One thing is certain: we can't wall ourselves off from the rest of the world. The French are building those walls and pursuing protectionist policies. And they're doing that because they can't compete. We're America. There is no one America can't compete with when we put our minds to it. The problem is that government is not competing as hard as you are, and in many cases actually makes it harder for you to compete. Washington's inattention to the road blocks and building blocks is costing every one of you.

We have to acknowledge that there's something wrong when 22% of college freshmen require remedial math. When U.S. students only outperformed Cyprus and South Africa in a major international mathematics competition. When American kids spend less time on homework than any of our competitors' do. And as Tom Friedman says, when in China Bill Gates is Brittany Spears - and in America Brittany Spears is - well - Brittany Spears.

Washington still acts like our primary competition is with other Americans. Nothing could be more self-defeating. The great risk is not jobs lost by South Dakota to South Carolina, but jobs lost to South Korea. To succeed -- even just to compete -- in this global economy we need a national economic innovation strategy to race against countries closing in on our heels. Otherwise, the truth is, we'll lose company after company - job after job - and we won't create the new jobs to replace them. That's why our nation cannot afford an achievement gap. That's why we can't afford for Americans to fall through the cracks of our education system, small businesses to be eaten alive by the cost explosion in our health care system, or companies to be strangled by other nations' superior commitment to research. We are all in this together, and Washington needs to start acting like it.

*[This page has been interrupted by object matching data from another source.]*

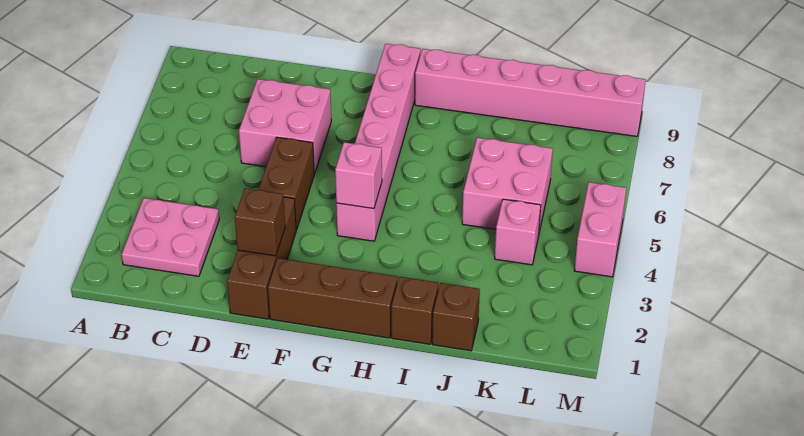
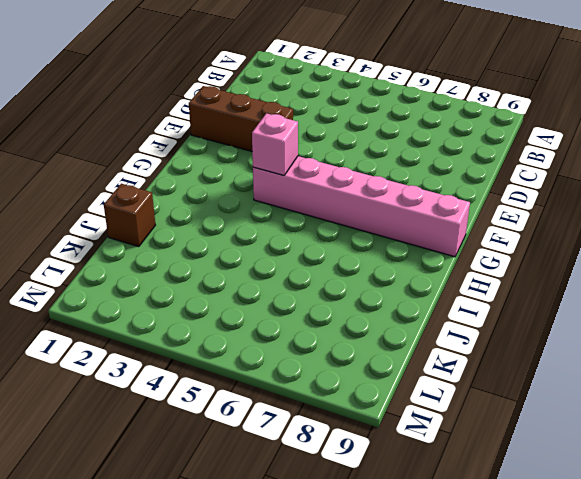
none -> pink plate B2:C3 level 1
none -> pink brick D6:E7 level 1
none -> brown brick E4:E5 level 1

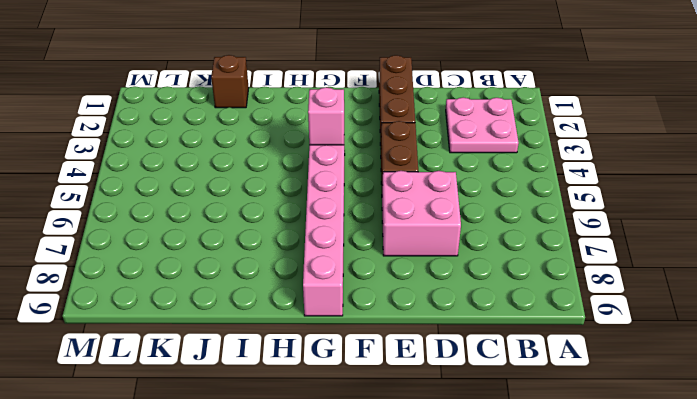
none -> brown brick F1:H1 level 1
none -> pink brick H9:M9 level 1
none -> brown brick I1 level 1

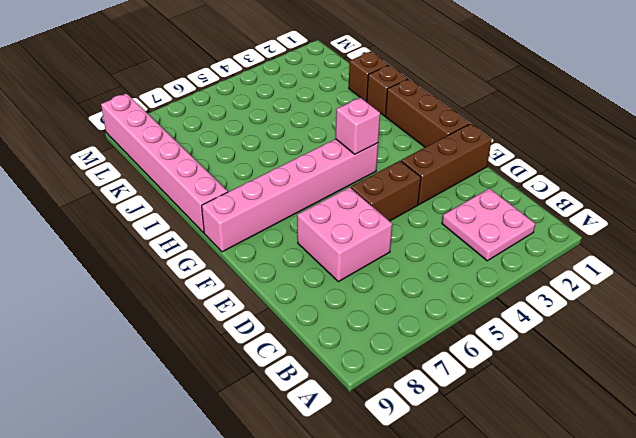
none -> pink brick J5:K6 level 1
none -> pink brick K4 level 1
none -> pink brick M4:M5 level 1

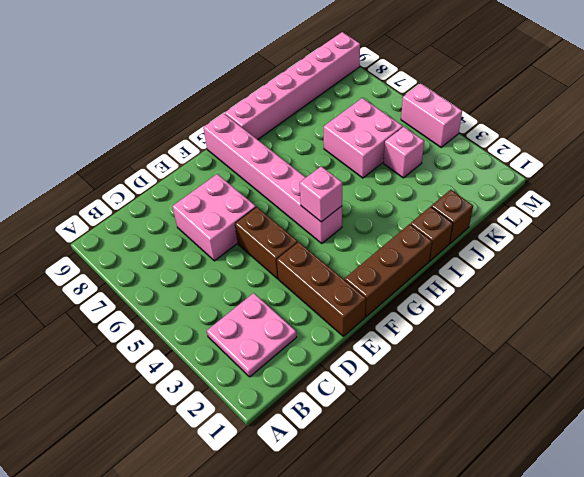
none -> brown brick E2 level 2

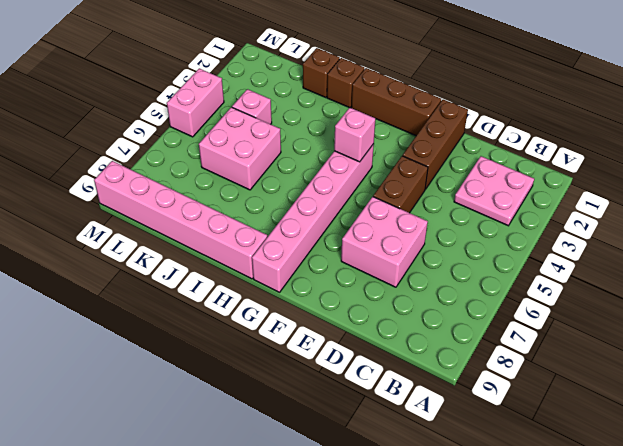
none -> brown brick E2 level 2

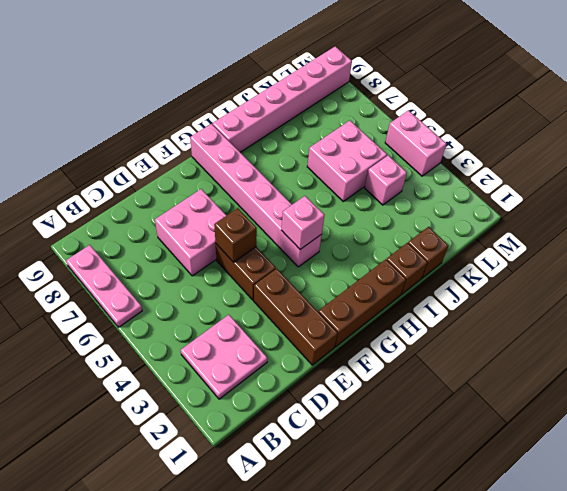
pink plate A6:A8 level 1 -> none
brown brick E5 level 2 -> brown brick E2 level 2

This Administration and the Republicans who control Congress give in to special interests and rob future generations. Real leadership stands up to special interests and sets the course for future generations.

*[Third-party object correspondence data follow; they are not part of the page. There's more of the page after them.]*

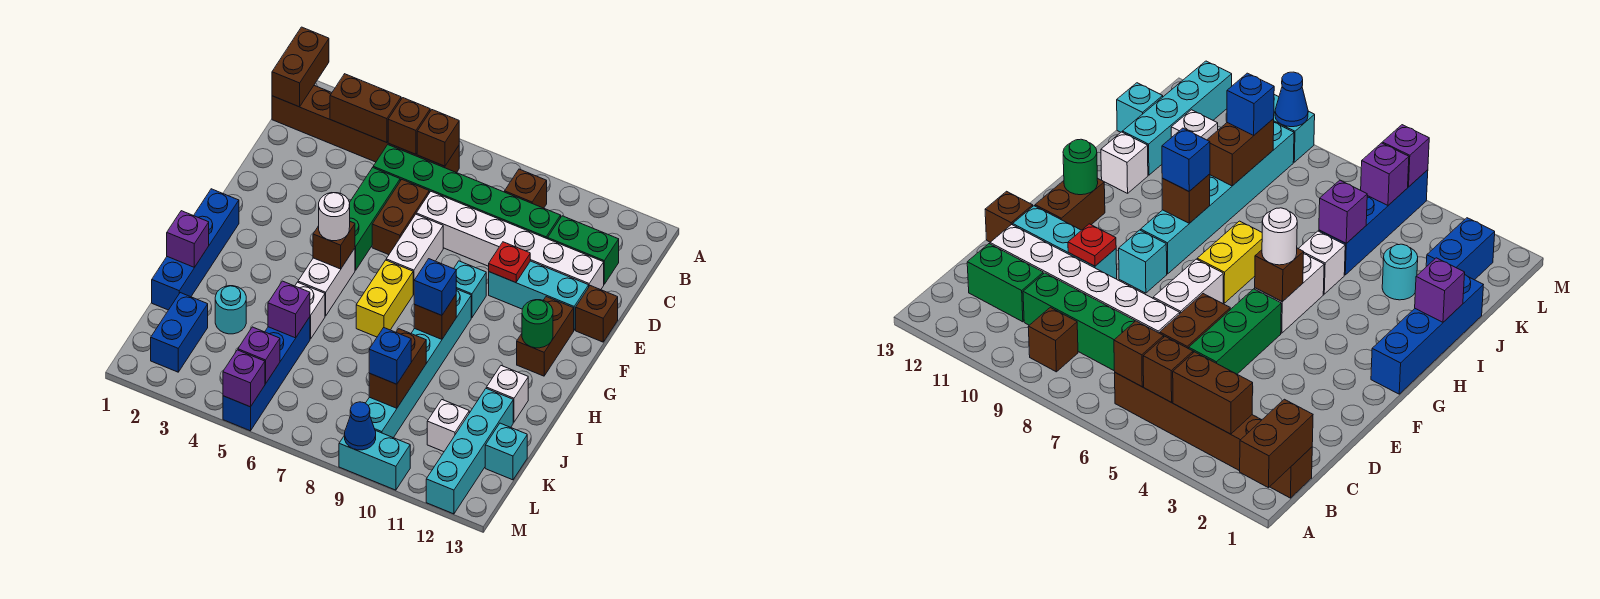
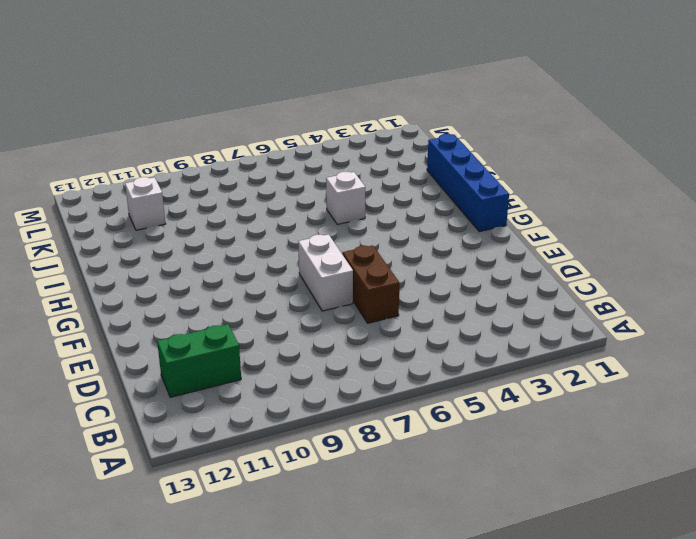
none -> brown brick B1:B6 level 1
none -> brown brick B9 level 1
none -> green brick C5:C10 level 1
none -> green brick D5:F5 level 1

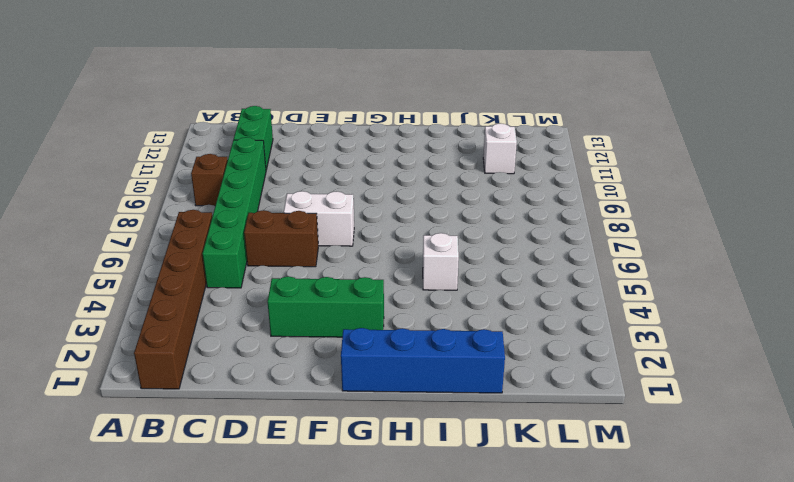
green brick E3:G3 level 1 -> green brick D5:F5 level 1
none -> white brick D7:D12 level 1
none -> cyan brick E10:E12 level 1
none -> brown brick E13 level 1
none -> cyan brick F9 level 1

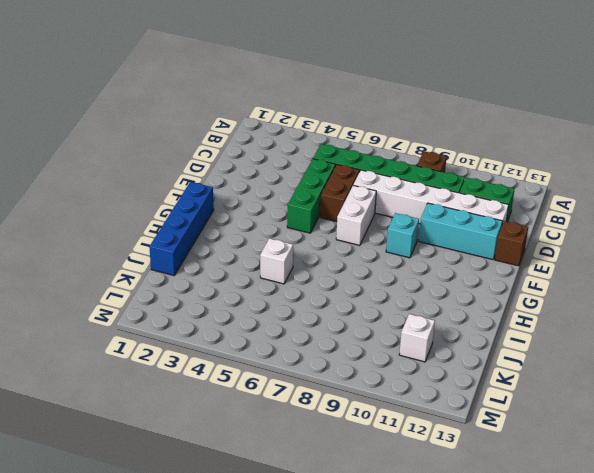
none -> brown brick B1:B6 level 1
none -> brown brick F12:G12 level 1
none -> white brick G5:H5 level 1
none -> yellow brick G7:H7 level 1

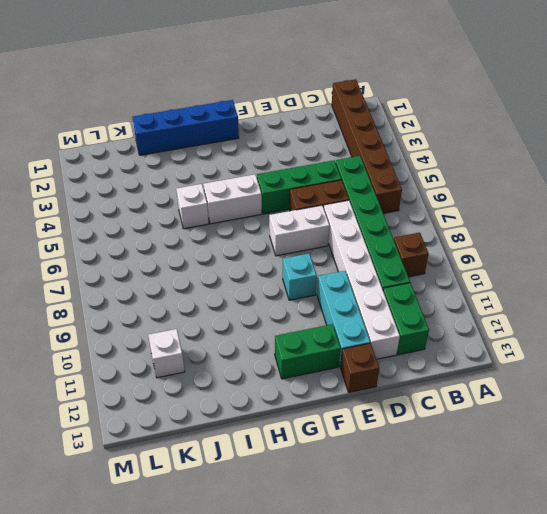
green brick F12:G12 level 1 -> brown brick F12:G12 level 1
none -> yellow brick G7:H7 level 1
none -> cyan brick G9:L9 level 1
none -> white brick I12 level 1
none -> cyan round brick J3 level 1

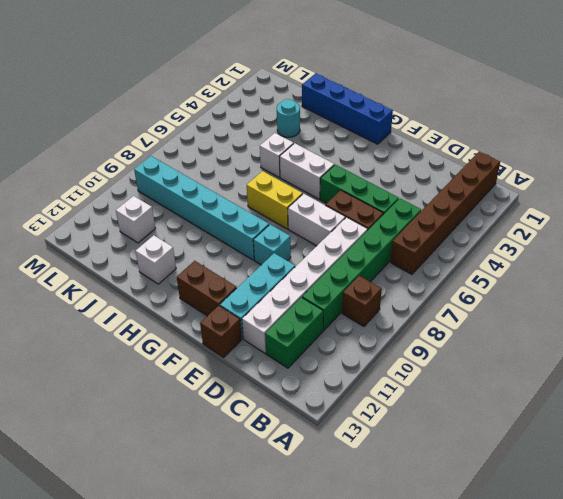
none -> blue brick J5:M5 level 1
none -> cyan brick J12:M12 level 1
none -> blue brick K2:L2 level 1
none -> cyan brick K13 level 1

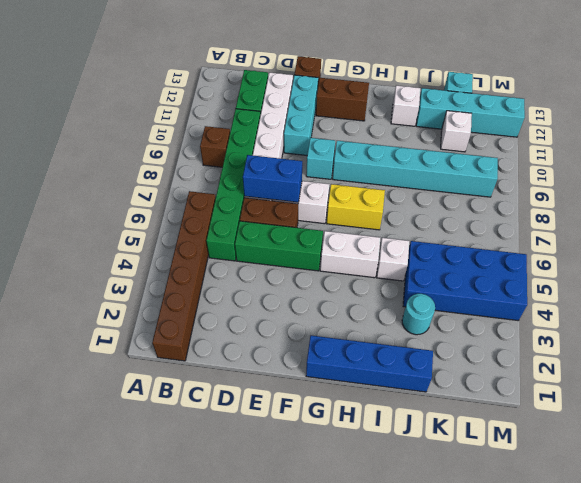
blue brick D7:E7 level 2 -> blue brick K2:L2 level 1
blue brick J4:M5 level 1 -> blue brick J5:M5 level 1
none -> cyan brick M9:M10 level 1
none -> brown brick A1:B1 level 2
none -> brown brick B3:B4 level 2
none -> brown brick B5 level 2

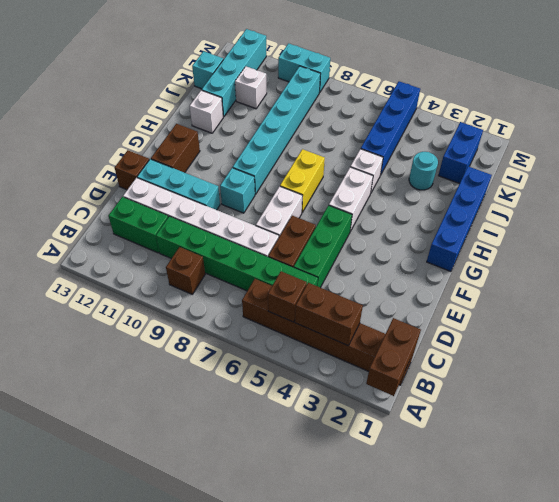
none -> brown brick B6 level 2
none -> red plate E10 level 2
none -> brown brick G5 level 2
none -> green round brick G12 level 2

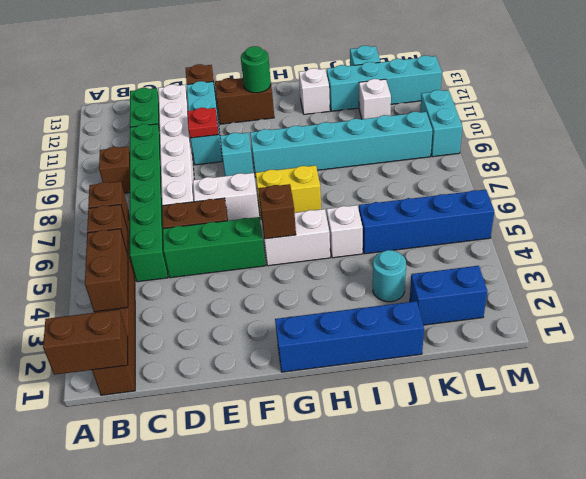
none -> brown brick H9 level 2
none -> purple brick I1 level 2
none -> purple brick J5 level 2
none -> brown brick J9:K9 level 2

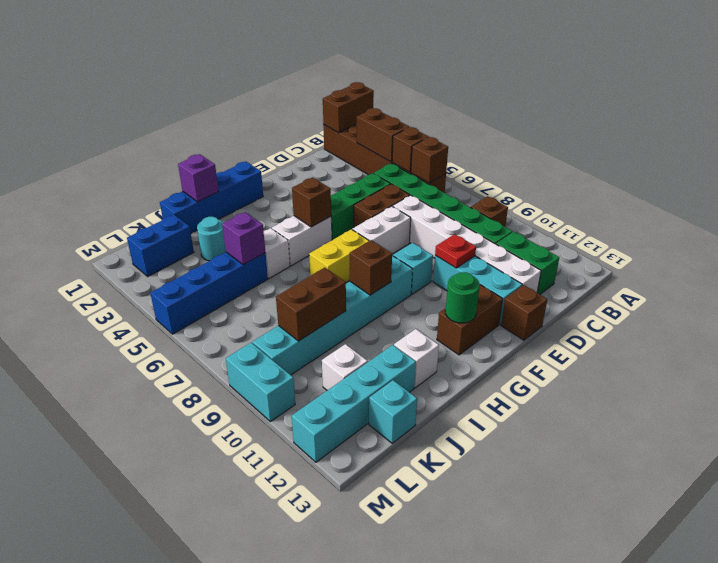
none -> purple brick L5 level 2
none -> purple brick M5 level 2
none -> blue cone M9 level 2
none -> white round brick G5 level 3

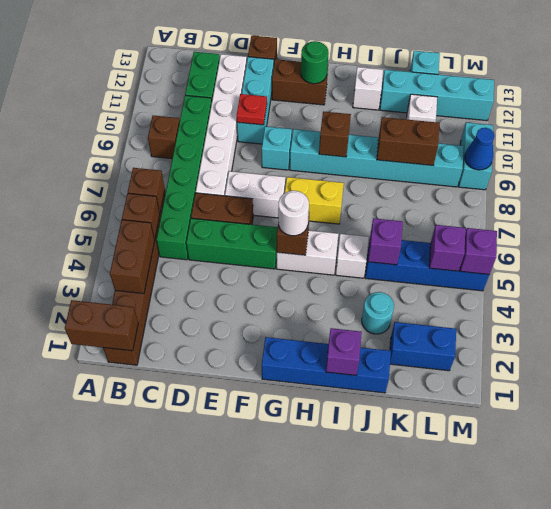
none -> blue brick H9 level 3
none -> blue brick K9 level 3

For 225 years, America has been defined by our sense of limitless possibility. We've always approached the future with imagination and daring. What other nation could dream of flight - and have two bicycle mechanics from Ohio make it happen? What other nation could put the first footprints on the moon and find a path to the stars? What other nation could set out to learn more about disease and illness - and then lead an international coalition to map every single gene in the human body?

In this remarkable time for the world, I refuse to believe it's time to stop believing in the possibilities of our remarkable country. I refuse to accept the downsizing of the American Dream. I refuse to bet against American entrepreneurial spirit and American ingenuity.

The competition's tough, and it requires us to be tougher - tough-minded, never hard hearted.

Some ask, how can we do it? My question is, how can we commit ourselves to anything less? Together, we can restore America's competitive edge - and together, we can win.